A Beautiful Day for a Funeral
Post #1556 • June 5, 2012, 8:39 AM • 2 Comments
Friday I drove from Boston to Delaware. My wife's grandmother, who received her first diagnosis of Parkinson's twenty years ago, died the Wednesday before. D. attended to her in her last two weeks, administering injections of morphine and Ativan, and holding her hand. Services took place Saturday morning at the church where D. and her siblings got their religious schooling, before each of them, in their own way, shucked it. There were tears and whispered, giggle-inducing, smart-ass comments. Grandmom probably would have minded, but not much.
From there I drove all of 45 minutes to Haverford College, where I am curating an exhibition of the work of Ying Li that will open here in September. Sun is streaming obnoxiously through the window of the guest room where I'm staying on campus, heedless of the family's recent loss, and heedless of the death of Dr. Paula Harper, of which I learned last night from Alfredo Triff. The dual encouragement of Paula and Walter Darby Bannard when I was in grad school prompted me to venture into art writing. My sadness about this is mitigated somewhat by the fact that I ran into Paula the Dorsch Gallery booth at the Pulse Art Fair last December in Miami. I made a point of thanking her for that encouragement in so many words. "That's quite enough of that," she answered, smiling. Paula lived to see one of her students write for Art in America, where she had been a regular contributor.
Said student just published a review of "Dreams of Nature" at the Van Gogh Museum in The New Criterion. I wish she could see it. But it would always be thus. Life ends, and the living say to themselves, if only.
If only this oppressively cheerful sunshine would fuck off for a few minutes.
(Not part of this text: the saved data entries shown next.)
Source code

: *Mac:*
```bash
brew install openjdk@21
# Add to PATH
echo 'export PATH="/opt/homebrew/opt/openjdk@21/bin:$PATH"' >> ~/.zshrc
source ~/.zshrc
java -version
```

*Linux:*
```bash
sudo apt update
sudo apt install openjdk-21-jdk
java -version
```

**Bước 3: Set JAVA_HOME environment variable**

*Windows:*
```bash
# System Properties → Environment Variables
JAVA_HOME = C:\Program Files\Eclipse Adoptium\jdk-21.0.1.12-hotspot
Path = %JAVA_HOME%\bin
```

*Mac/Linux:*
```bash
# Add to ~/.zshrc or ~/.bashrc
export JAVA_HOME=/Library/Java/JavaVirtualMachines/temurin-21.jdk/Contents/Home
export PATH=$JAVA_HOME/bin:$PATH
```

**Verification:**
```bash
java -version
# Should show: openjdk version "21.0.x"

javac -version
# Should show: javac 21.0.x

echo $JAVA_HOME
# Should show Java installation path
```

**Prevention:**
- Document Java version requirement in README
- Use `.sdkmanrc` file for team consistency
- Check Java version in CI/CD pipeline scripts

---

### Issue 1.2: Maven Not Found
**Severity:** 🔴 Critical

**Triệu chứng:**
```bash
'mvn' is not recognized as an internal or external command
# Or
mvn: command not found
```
But it's not to be. The living are obliged to get out of bed and go discuss the creation of a new art show. A pleasant obligation, and useful to the living, so it is time to lay grousing aside, shower, shave, seek out a cup of coffee of sufficient magnitude to slap away the Angel of Death, and rise to the task with some semblance of good humor. To quote Berra Roshi, it ain't over 'til it's over.